98年12月14日國文補充閱讀──孩子,你要怎麼學習?()

承續上週〈不想讀,就讓給別人吧〉的系列論述學習的文章,本週繼續此主題,期望同學能再深切思維學習的本質,尤其藉以反省「我究竟要什麼?」釐清後應是清楚知道:「我現在(當下)該做什麼。」果真如此就不勞他人擔心你該如何上課了。          徐茂瑋

附:98-12-13中國時報頭版頭條(摘錄)

台大兩岸三地第一 陸生質疑〉陳至中/台北報導中國時報

對於開放陸生會稀釋高教資源的說法,更是毫不客氣地說:「台灣的資源不會被稀釋,因為根本沒有妥善利用!」

論壇中,有人指出大量開放陸生,恐會稀釋台灣高教資源,影響本地生的權益,一名來自南京、目前就讀於政大的陸生主動舉手反駁。他表示,台校資源的確豐富,圖書館中有很多良好的外文書籍,在大陸要排隊才能借到,但在台灣卻是放在架上積灰塵;校方鼓勵正版,買了很多授權軟體供學生免費下載,卻也很少人懂得去利用。

 

1.錢致榕:知識分子不做文盲 也不做理盲

2.錢致榕:大學畢業 只能稱知「道」分子

3.我的大學教育理想夢 潘震澤

4.建構大學教育軟實力 黃俊儒

5.再當新鮮人/黃榮村:找出真興趣 勇敢轉彎吧

6.觀念平台-教育的羊群效應 吳挺鋒

7.大陸學生肯用功 台灣學子要加油 龔鵬程

 

 

1.錢致榕:知識分子不做文盲 也不做理盲 【聯合報╱記者湯雅雯/台北報導】2009/12/08

政治大學講座教授錢致榕形容,如果文理分家,就有如人用單腳跳,路走不遠;如果文理兼通,就有如雙腳走路。他建議學生,大學前兩年努力念學科,後兩年加強術科,兩者兼顧,不必害怕找不到工作。

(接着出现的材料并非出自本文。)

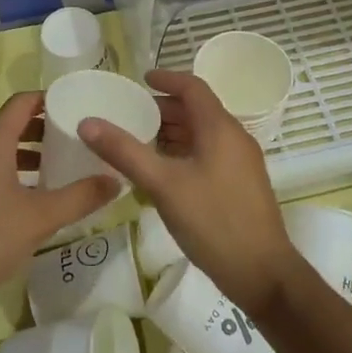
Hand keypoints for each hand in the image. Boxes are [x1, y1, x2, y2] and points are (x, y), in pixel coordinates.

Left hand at [0, 92, 116, 318]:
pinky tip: (29, 199)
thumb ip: (80, 197)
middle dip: (41, 129)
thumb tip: (115, 180)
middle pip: (9, 126)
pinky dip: (10, 173)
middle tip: (73, 139)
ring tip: (57, 169)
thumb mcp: (40, 218)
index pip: (20, 103)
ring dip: (26, 154)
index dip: (47, 98)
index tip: (74, 104)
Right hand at [77, 70, 298, 313]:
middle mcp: (235, 137)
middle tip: (131, 115)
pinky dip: (184, 152)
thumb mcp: (163, 185)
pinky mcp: (241, 184)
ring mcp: (241, 162)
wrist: (263, 274)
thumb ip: (125, 152)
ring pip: (203, 134)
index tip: (140, 79)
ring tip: (139, 142)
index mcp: (220, 128)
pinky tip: (163, 173)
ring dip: (173, 132)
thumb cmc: (213, 222)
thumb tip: (87, 122)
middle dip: (164, 109)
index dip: (166, 78)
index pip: (193, 87)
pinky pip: (209, 154)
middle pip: (197, 110)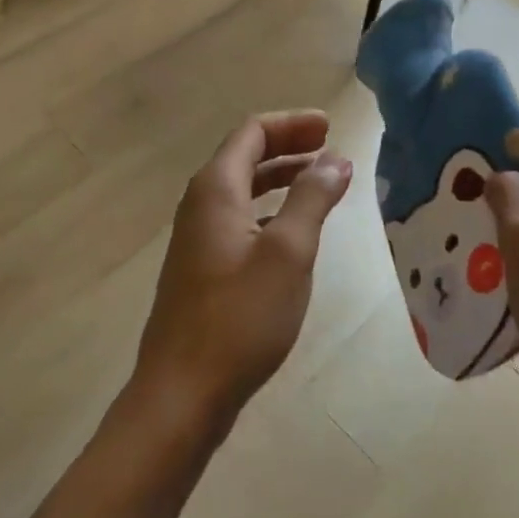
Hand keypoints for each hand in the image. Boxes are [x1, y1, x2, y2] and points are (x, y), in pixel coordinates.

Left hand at [134, 110, 353, 434]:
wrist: (182, 393)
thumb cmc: (240, 317)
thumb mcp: (289, 252)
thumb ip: (312, 198)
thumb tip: (336, 158)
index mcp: (216, 189)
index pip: (253, 133)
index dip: (292, 124)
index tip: (330, 126)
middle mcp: (201, 204)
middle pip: (245, 156)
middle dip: (288, 146)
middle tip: (331, 147)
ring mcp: (197, 238)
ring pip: (243, 190)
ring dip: (281, 178)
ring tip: (321, 182)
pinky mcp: (202, 268)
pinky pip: (240, 219)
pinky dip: (270, 210)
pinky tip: (293, 231)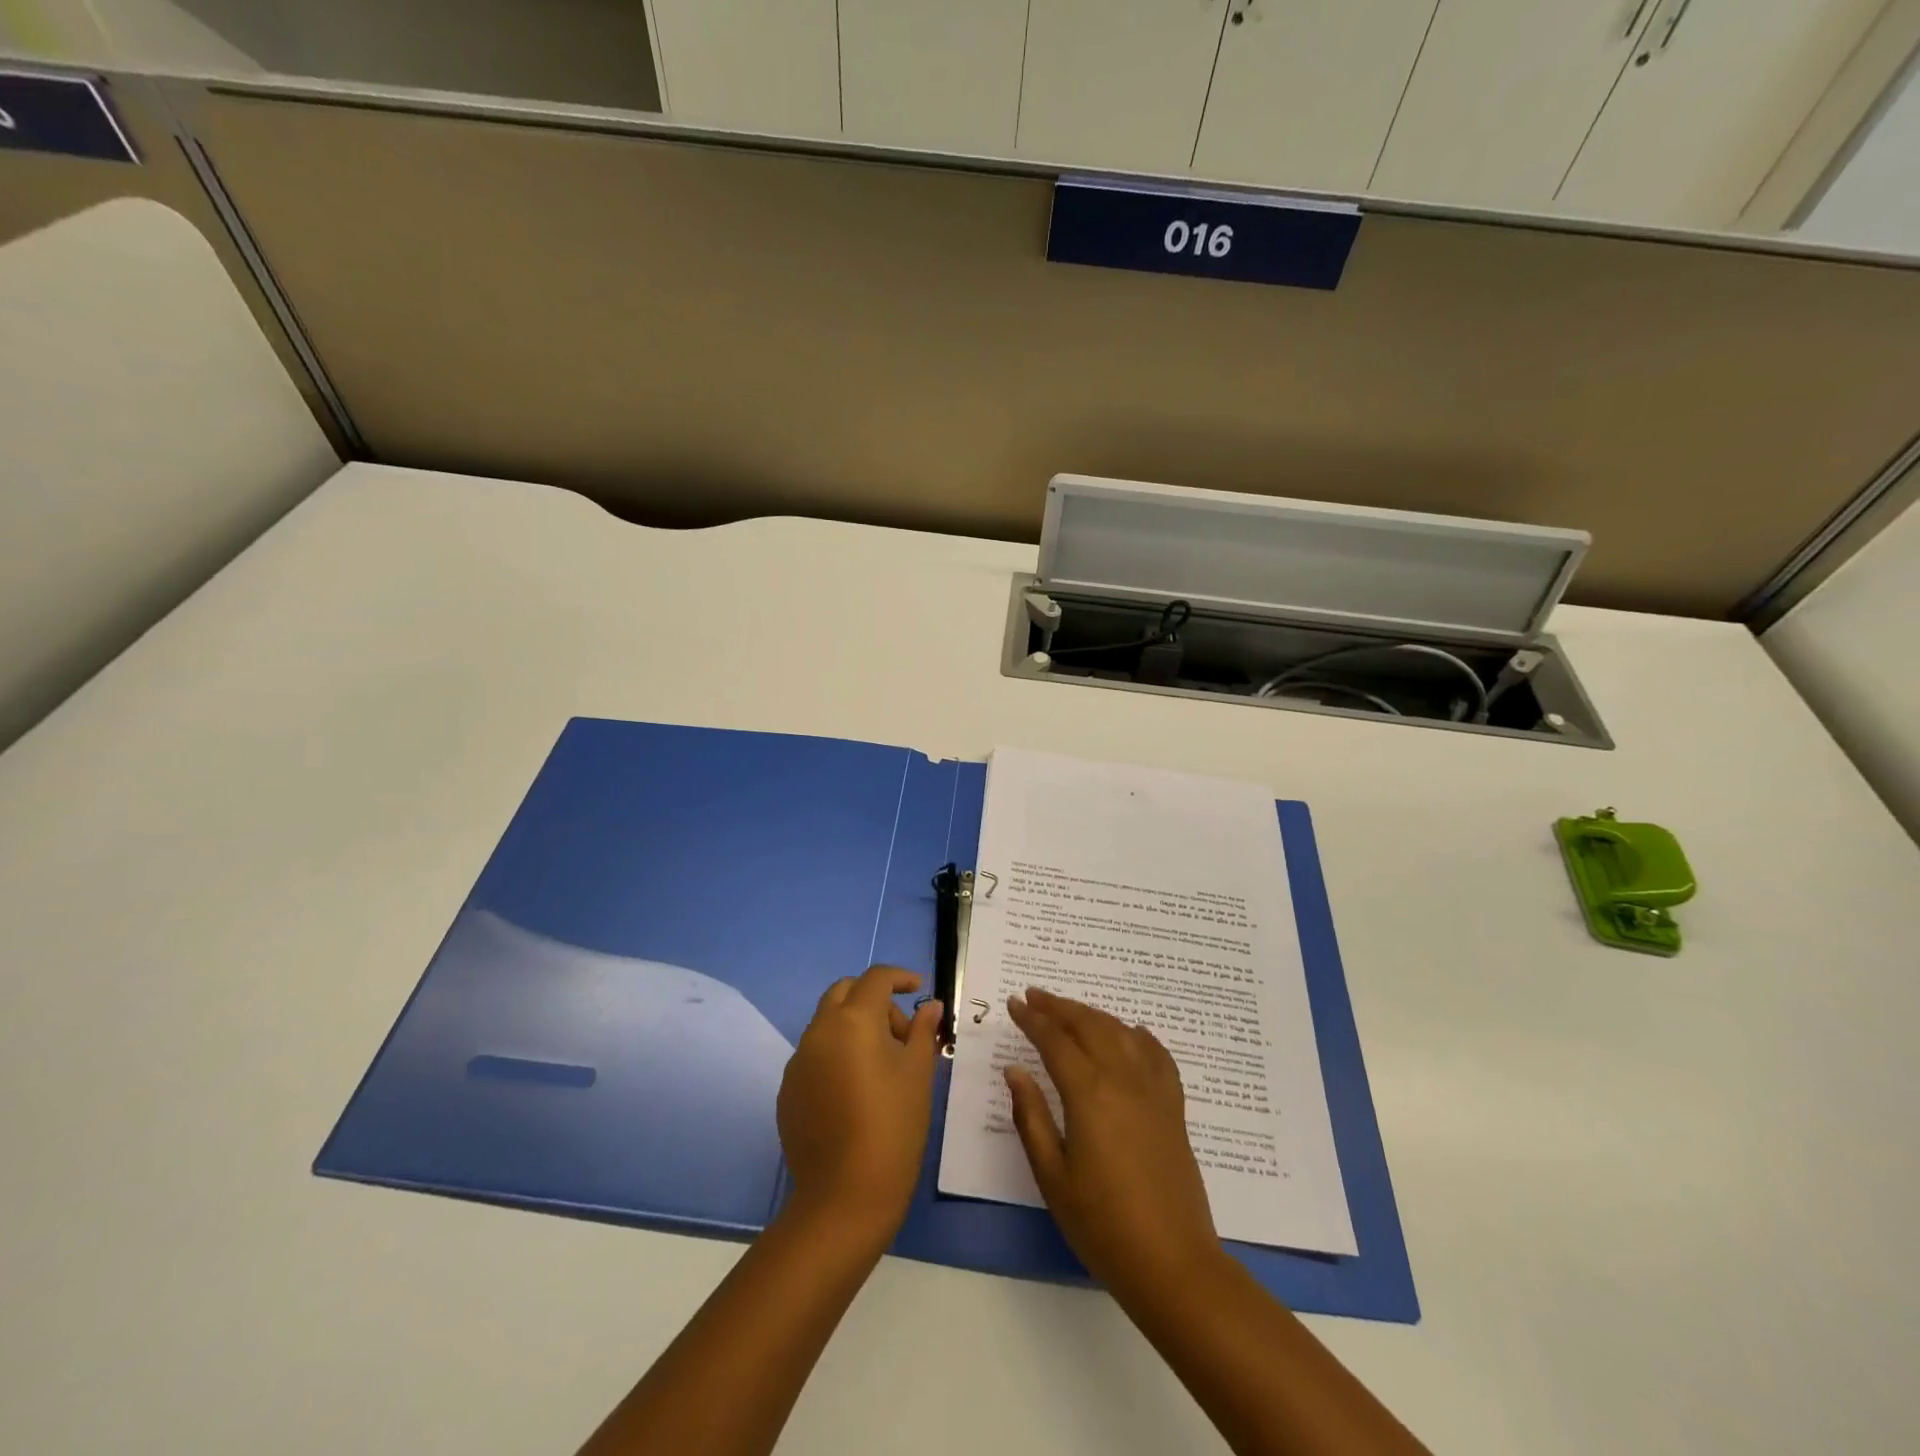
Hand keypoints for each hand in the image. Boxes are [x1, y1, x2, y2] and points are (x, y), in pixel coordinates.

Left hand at [776, 965, 941, 1245]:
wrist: (845, 1196)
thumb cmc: (893, 1126)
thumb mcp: (918, 1074)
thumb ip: (922, 1031)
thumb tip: (930, 1006)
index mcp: (853, 1020)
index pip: (876, 978)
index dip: (900, 977)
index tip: (919, 990)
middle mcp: (819, 1030)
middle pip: (844, 992)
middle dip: (873, 999)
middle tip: (901, 1031)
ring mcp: (798, 1061)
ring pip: (827, 1023)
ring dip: (854, 1027)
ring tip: (883, 1066)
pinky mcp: (788, 1090)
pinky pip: (815, 1055)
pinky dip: (837, 1055)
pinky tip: (856, 1091)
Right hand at [1005, 988, 1221, 1298]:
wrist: (1172, 1262)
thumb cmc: (1102, 1224)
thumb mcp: (1052, 1175)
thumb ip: (1031, 1116)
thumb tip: (1015, 1070)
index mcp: (1089, 1092)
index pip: (1055, 1040)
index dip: (1032, 1019)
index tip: (1014, 1003)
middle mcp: (1123, 1078)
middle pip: (1089, 1025)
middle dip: (1059, 1007)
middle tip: (1034, 996)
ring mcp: (1153, 1089)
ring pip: (1121, 1032)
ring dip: (1092, 1015)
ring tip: (1070, 1010)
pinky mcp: (1174, 1106)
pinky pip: (1157, 1055)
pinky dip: (1139, 1036)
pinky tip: (1131, 1033)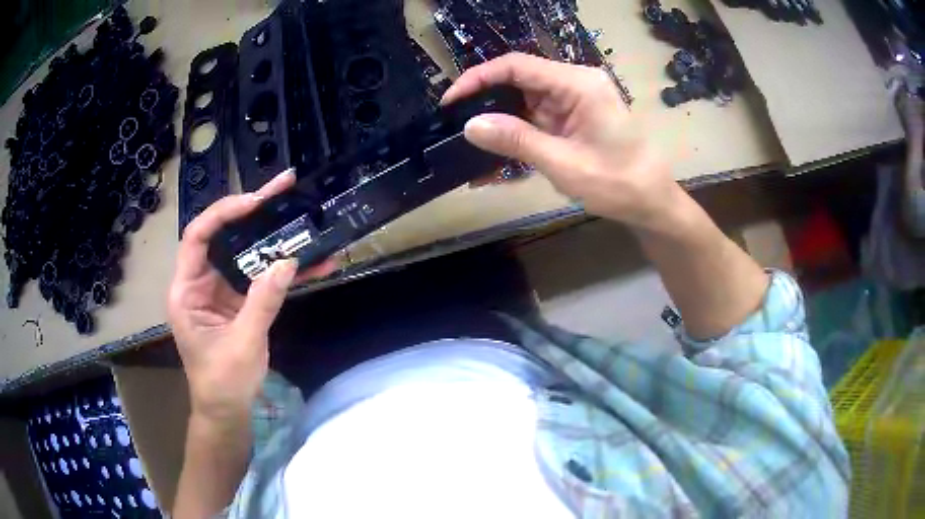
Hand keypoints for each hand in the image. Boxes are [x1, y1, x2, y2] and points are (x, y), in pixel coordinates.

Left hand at [167, 170, 335, 425]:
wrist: (227, 411)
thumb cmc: (222, 383)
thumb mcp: (242, 344)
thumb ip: (262, 303)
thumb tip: (287, 262)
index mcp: (187, 290)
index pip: (198, 236)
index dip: (224, 213)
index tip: (256, 203)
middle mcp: (201, 282)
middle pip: (224, 235)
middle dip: (254, 212)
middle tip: (285, 188)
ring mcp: (222, 290)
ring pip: (246, 253)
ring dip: (274, 237)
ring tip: (302, 213)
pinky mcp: (240, 300)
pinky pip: (262, 277)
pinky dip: (284, 271)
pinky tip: (313, 263)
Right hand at [443, 53, 679, 228]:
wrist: (651, 202)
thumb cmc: (617, 183)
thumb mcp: (563, 163)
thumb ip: (516, 140)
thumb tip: (470, 125)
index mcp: (577, 84)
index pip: (517, 66)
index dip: (479, 78)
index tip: (451, 101)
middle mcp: (574, 84)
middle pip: (518, 80)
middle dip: (485, 101)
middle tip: (454, 125)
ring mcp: (573, 101)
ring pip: (523, 101)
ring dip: (498, 122)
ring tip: (468, 144)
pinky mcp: (572, 118)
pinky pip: (535, 119)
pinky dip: (515, 136)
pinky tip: (494, 157)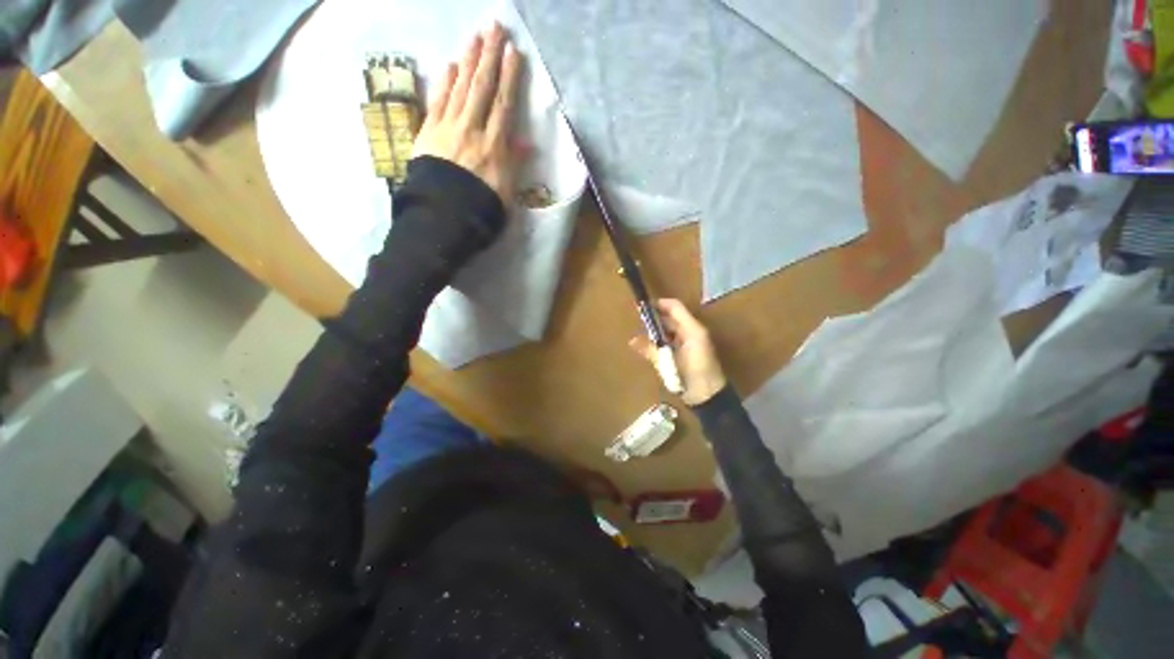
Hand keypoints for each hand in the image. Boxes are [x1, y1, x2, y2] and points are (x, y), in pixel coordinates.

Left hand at [413, 23, 523, 204]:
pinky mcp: (429, 131)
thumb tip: (526, 143)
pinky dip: (445, 82)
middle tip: (495, 27)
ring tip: (475, 37)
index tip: (514, 52)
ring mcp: (449, 127)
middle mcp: (473, 129)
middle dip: (490, 56)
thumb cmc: (481, 206)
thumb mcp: (506, 190)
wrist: (445, 214)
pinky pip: (439, 101)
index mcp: (495, 146)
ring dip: (469, 61)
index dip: (509, 77)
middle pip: (482, 88)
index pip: (504, 104)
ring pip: (461, 88)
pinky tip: (451, 65)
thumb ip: (514, 163)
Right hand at [629, 299, 727, 405]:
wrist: (709, 397)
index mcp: (692, 330)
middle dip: (655, 318)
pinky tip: (651, 345)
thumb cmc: (690, 377)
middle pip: (672, 317)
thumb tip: (632, 341)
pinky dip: (663, 339)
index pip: (674, 307)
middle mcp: (693, 331)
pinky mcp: (689, 350)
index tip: (642, 308)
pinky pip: (674, 338)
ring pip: (672, 328)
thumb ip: (651, 350)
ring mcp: (692, 341)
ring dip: (658, 329)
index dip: (658, 304)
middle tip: (638, 322)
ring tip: (642, 334)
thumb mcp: (668, 363)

政大昨晚邀講座教授錢致榕、張廣達對談。錢致榕指出,知識分子要有足夠的「文理知識」以考慮社會問題,知道人類文明的來龍去脈、未來的走向及自我定位,否則就是「文盲」;同時具有基本數理知識及理性思考能力,否則就是「理盲」。

錢致榕舉例說,國外的法學院是大學念完四年,再念三年法律,很多學生在念法律之前,對文理皆已很有概念,有些人是物理、數學系畢業,已有一定基本的理工常識;但台灣太強調技術,大一就開始分科,很容易偏頗。

錢致榕指出,台灣學生常是被動式的學習,在國外一流大學,教授講一堂課,學生要另外自修三至四小時;如果是三學分的課,學生必須花八至十小時自修;學生如果修十五學分,一周就需花六十小時自修,不是上了課就算完事。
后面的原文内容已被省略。